*DESCRIPTION OF THE TASK*
Some lines of these records may hold the word "example"; state how many, using only the number.

Source texts of formatted documents

=====

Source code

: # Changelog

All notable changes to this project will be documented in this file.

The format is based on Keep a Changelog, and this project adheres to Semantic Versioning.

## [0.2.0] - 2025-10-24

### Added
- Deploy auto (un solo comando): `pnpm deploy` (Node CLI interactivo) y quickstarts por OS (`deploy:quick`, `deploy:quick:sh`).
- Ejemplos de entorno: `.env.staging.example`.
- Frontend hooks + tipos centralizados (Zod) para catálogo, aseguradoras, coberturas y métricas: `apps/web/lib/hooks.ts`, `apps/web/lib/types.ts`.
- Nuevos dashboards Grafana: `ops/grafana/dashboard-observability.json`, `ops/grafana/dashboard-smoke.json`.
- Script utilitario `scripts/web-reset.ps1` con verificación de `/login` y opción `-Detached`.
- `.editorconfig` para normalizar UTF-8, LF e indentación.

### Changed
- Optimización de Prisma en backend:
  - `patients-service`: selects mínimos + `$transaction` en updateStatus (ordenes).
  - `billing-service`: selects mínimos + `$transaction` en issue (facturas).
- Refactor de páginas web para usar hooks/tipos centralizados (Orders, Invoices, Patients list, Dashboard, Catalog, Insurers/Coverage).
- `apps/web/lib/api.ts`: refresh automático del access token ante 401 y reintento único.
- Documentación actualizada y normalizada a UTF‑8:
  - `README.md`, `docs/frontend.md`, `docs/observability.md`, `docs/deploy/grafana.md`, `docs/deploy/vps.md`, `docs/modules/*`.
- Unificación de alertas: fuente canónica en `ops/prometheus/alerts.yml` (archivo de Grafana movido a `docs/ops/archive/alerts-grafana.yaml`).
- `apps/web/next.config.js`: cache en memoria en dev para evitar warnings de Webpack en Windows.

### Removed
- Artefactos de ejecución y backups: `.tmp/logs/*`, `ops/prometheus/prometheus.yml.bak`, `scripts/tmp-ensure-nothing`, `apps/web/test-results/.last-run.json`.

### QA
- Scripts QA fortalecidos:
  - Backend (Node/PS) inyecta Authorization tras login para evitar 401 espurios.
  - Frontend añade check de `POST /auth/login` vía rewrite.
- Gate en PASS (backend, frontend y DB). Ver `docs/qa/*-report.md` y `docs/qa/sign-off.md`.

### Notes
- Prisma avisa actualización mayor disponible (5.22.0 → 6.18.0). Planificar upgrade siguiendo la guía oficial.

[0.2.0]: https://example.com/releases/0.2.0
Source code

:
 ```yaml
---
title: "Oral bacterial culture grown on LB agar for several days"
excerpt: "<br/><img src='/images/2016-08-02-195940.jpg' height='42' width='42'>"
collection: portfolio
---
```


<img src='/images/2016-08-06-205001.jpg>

=====

*YOUR RESPONSE*
2